Jubilus
Balance policial de la F1
Las Fuerzas de Seguridad muestran síntomas de cansancio por la abundancia de eventos multitudinarios en Valencia
En una sala pequeña, mal iluminada y con un ligero olor a humedad (en las antípodas del lujo y el glamour que se pudo ver en el circuito el fin de semana), un portavoz de la Policía Local con semblante muy serio informó sobre la actividad delictiva registrada durante el Gran Premio de Europa de Fórmula 1. En primer lugar detalló los hurtos sufridos: cuatro silbatos, un par de walkie-talkies, seis talonarios de multas, tres juegos de esposas con sus respectivos detenidos y, el más doloroso, un vehículo quad recién estrenado al que se le perdió la pista en la playa de la Malvarrosa.
En el capítulo de desperfectos lamentó la avería del radar, regalo de la DGT, que unos agentes se empeñaron en llevar al circuito.

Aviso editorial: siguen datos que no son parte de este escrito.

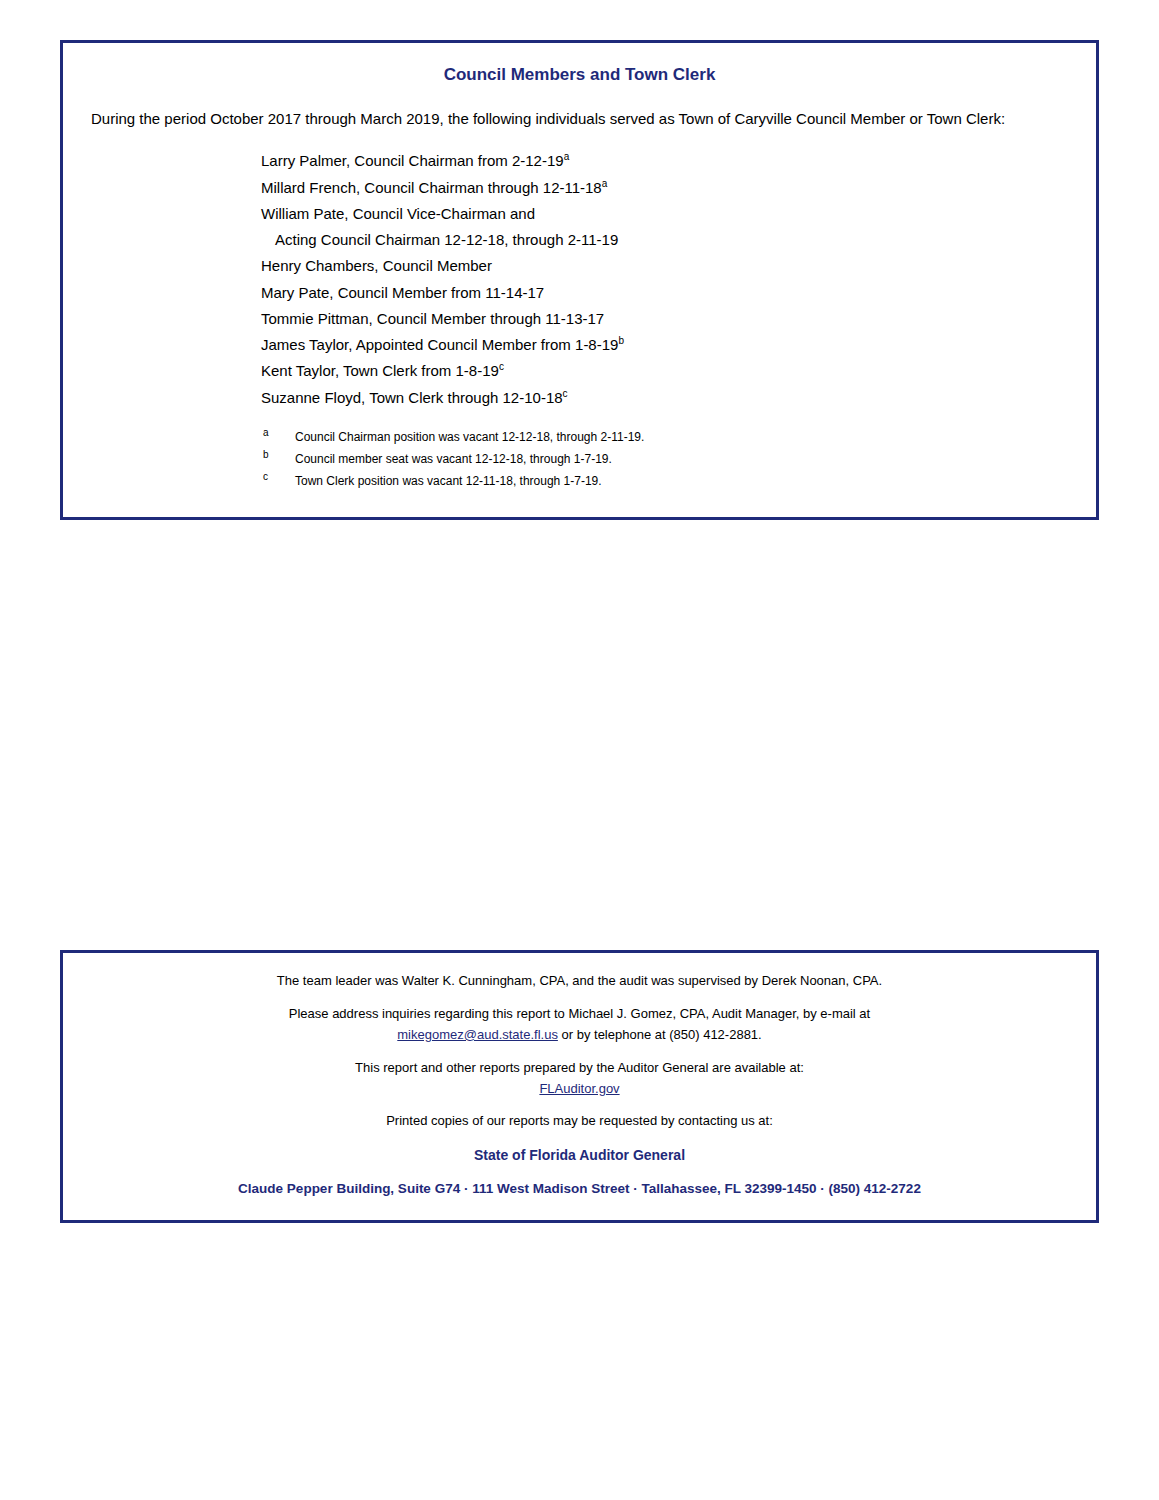Council Members and Town Clerk
During the period October 2017 through March 2019, the following individuals served as Town of Caryville Council Member or Town Clerk:
Larry Palmer, Council Chairman from 2-12-19a
Millard French, Council Chairman through 12-11-18a
William Pate, Council Vice-Chairman and
Acting Council Chairman 12-12-18, through 2-11-19 Henry Chambers, Council Member
Mary Pate, Council Member from 11-14-17
Tommie Pittman, Council Member through 11-13-17
James Taylor, Appointed Council Member from 1-8-19b
Kent Taylor, Town Clerk from 1-8-19c
Suzanne Floyd, Town Clerk through 12-10-18c
a Council Chairman position was vacant 12-12-18, through 2-11-19.
b Council member seat was vacant 12-12-18, through 1-7-19.
c Town Clerk position was vacant 12-11-18, through 1-7-19.
The team leader was Walter K. Cunningham, CPA, and the audit was supervised by Derek Noonan, CPA.
Please address inquiries regarding this report to Michael J. Gomez, CPA, Audit Manager, by e-mail at
mikegomez@aud.state.fl.us or by telephone at (850) 412-2881.
This report and other reports prepared by the Auditor General are available at:
FLAuditor.gov
Printed copies of our reports may be requested by contacting us at:
State of Florida Auditor General
Claude Pepper Building, Suite G74 · 111 West Madison Street · Tallahassee, FL 32399-1450 · (850) 412-2722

Lo malo, añadió, es que temen que no quieran darles uno nuevo porque el año pasado ya rompieron otro en las mismas circunstancias.
Mención especial merecieron dos apartados: el de agentes arrojados al agua, 23 en total, lo que se acerca peligrosamente a las cifras de la Copa América; y las bajas, porque casi tienen una: Se trataría de una agente que quedó prendada de Flavio Briatore y, en un arrebato, decidió dejarlo todo para seguir el circo de la Fórmula 1 a bordo de un yate (de momento permanece retenida en dependencias policiales por expresa petición de su familia, en especial de su marido, el señor comisario).
Para terminar de mostrar lo ingrato de la profesión policial, el portavoz se quejó de la incertidumbre que les dominaba porque esa misma tarde estaba prevista la celebración del sorteo ante notario que decidirá qué agentes se encargarán de dar explicaciones a la alcaldesa, la señorita Barberá.